> **What is required**
Copy each line below that has "artikel".

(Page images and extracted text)
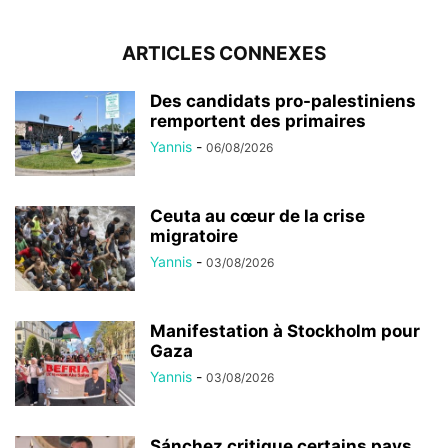
ARTICLES CONNEXES
Des candidats pro-palestiniens
remportent des primaires
Yannis
-
06/08/2026
Ceuta au cœur de la crise
migratoire
Yannis
-
03/08/2026
Manifestation à Stockholm pour
Gaza
Yannis
-
03/08/2026
Sánchez critique certains pays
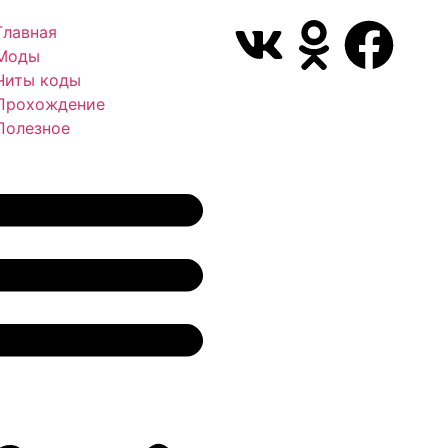
Главная
Моды
Читы коды
Прохождение
Полезное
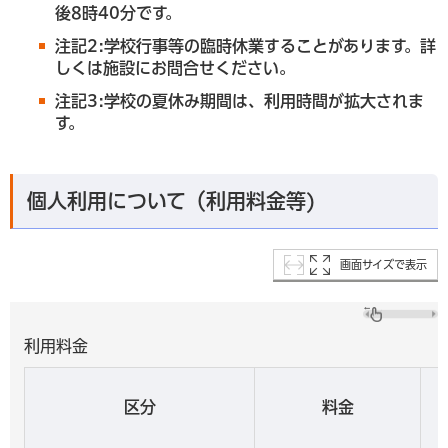
後8時40分です。
注記2:学校行事等の臨時休業することがあります。詳
しくは施設にお問合せください。
注記3:学校の夏休み期間は、利用時間が拡大されま
す。
個人利用について（利用料金等)
画面サイズで表示
利用料金
区分
料金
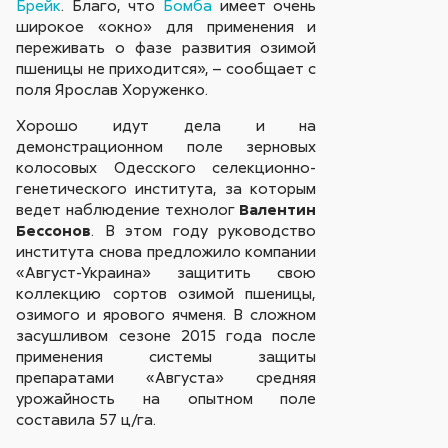
Брейк
. Благо, что
Бомба
имеет очень
широкое «окно» для применения и
переживать о фазе развития озимой
пшеницы не приходится», – сообщает с
поля Ярослав Хоруженко.
Хорошо идут дела и на
демонстрационном поле зерновых
колосовых Одесского селекционно-
генетического института, за которым
ведет наблюдение технолог
Валентин
Бессонов
. В этом году руководство
института снова предложило компании
«Август-Украина» защитить свою
коллекцию сортов озимой пшеницы,
озимого и ярового ячменя. В сложном
засушливом сезоне 2015 года после
применения системы защиты
препаратами «Августа» средняя
урожайность на опытном поле
составила 57 ц/га.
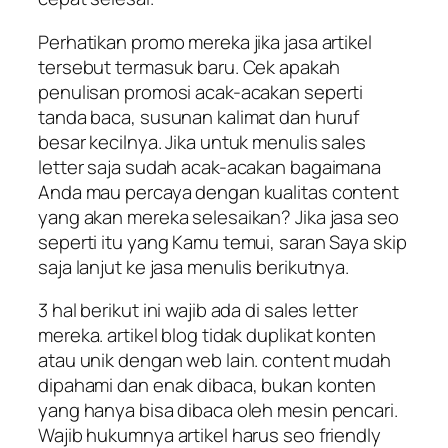
Perhatikan promo mereka jika jasa artikel
tersebut termasuk baru. Cek apakah
penulisan promosi acak-acakan seperti
tanda baca, susunan kalimat dan huruf
besar kecilnya. Jika untuk menulis sales
letter saja sudah acak-acakan bagaimana
Anda mau percaya dengan kualitas content
yang akan mereka selesaikan? Jika jasa seo
seperti itu yang Kamu temui, saran Saya skip
saja lanjut ke jasa menulis berikutnya.
3 hal berikut ini wajib ada di sales letter
mereka. artikel blog tidak duplikat konten
atau unik dengan web lain. content mudah
dipahami dan enak dibaca, bukan konten
yang hanya bisa dibaca oleh mesin pencari.
Wajib hukumnya artikel harus seo friendly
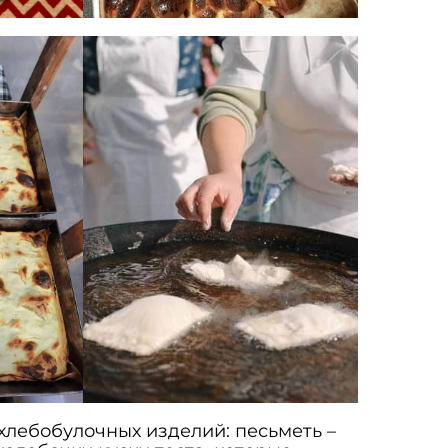
хлебобулочных изделий: песьметь –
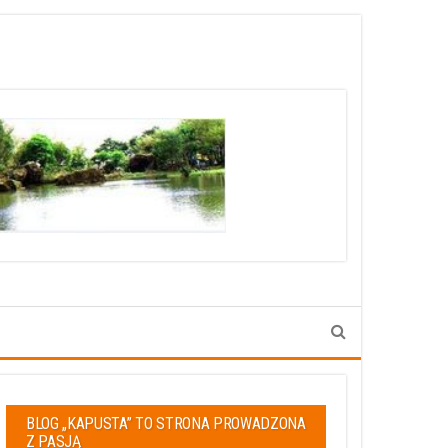
BLOG „KAPUSTA” TO STRONA PROWADZONA
Z PASJĄ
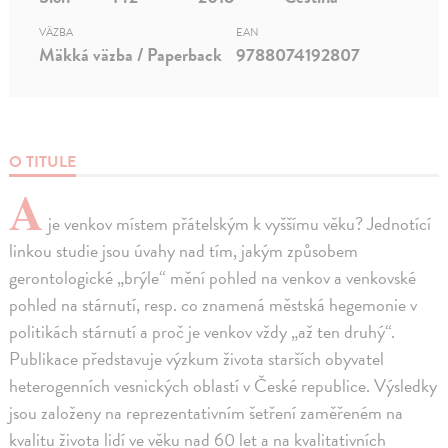
VÄZBA
EAN
Mäkká väzba / Paperback
9788074192807
O TITULE
A
je venkov místem přátelským k vyššímu věku? Jednotící
linkou studie jsou úvahy nad tím, jakým způsobem
gerontologické „brýle“ mění pohled na venkov a venkovské
pohled na stárnutí, resp. co znamená městská hegemonie v
politikách stárnutí a proč je venkov vždy „až ten druhý“.
Publikace představuje výzkum života starších obyvatel
heterogenních vesnických oblastí v České republice. Výsledky
jsou založeny na reprezentativním šetření zaměřeném na
kvalitu života lidí ve věku nad 60 let a na kvalitativních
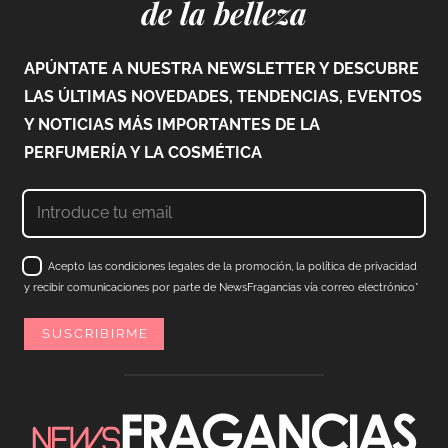
de la belleza
APÚNTATE A NUESTRA NEWSLETTER Y DESCUBRE
LAS ÚLTIMAS NOVEDADES, TENDENCIAS, EVENTOS
Y NOTICIAS MÁS IMPORTANTES DE LA
PERFUMERÍA Y LA COSMÉTICA
Acepto las condiciones legales de la promoción, la política de privacidad
y recibir comunicaciones por parte de NewsFragancias vía correo electrónico*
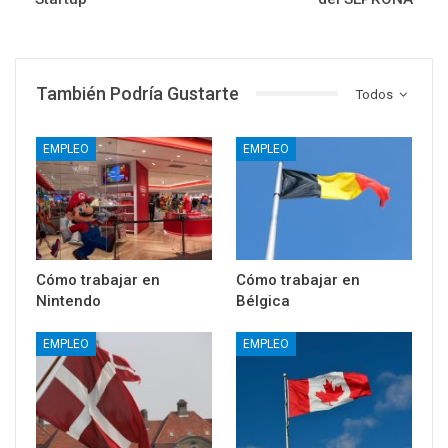
También Podría Gustarte
Todos
EMPLEO
EMPLEO
Cómo trabajar en
Cómo trabajar en
Nintendo
Bélgica
EMPLEO
EMPLEO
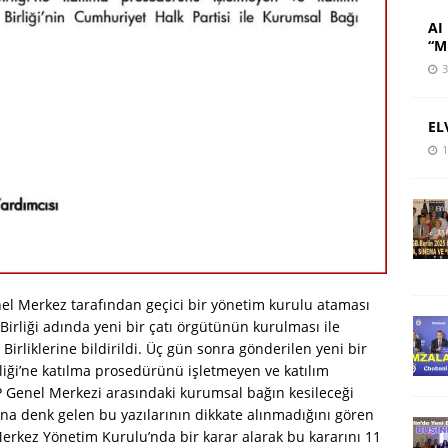
AI 
“M
3
EL
1
el Merkez tarafından geçici bir yönetim kurulu ataması
irliği adında yeni bir çatı örgütünün kurulması ile
irliklerine bildirildi. Üç gün sonra gönderilen yeni bir
liği’ne katılma prosedürünü işletmeyen ve katılım
 Genel Merkezi arasındaki kurumsal bağın kesileceği
arına denk gelen bu yazılarının dikkate alınmadığını gören
erkez Yönetim Kurulu’nda bir karar alarak bu kararını 11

> **Task response**
Perhatikan promo mereka jika jasa artikel
mereka. artikel blog tidak duplikat konten
Wajib hukumnya artikel harus seo friendly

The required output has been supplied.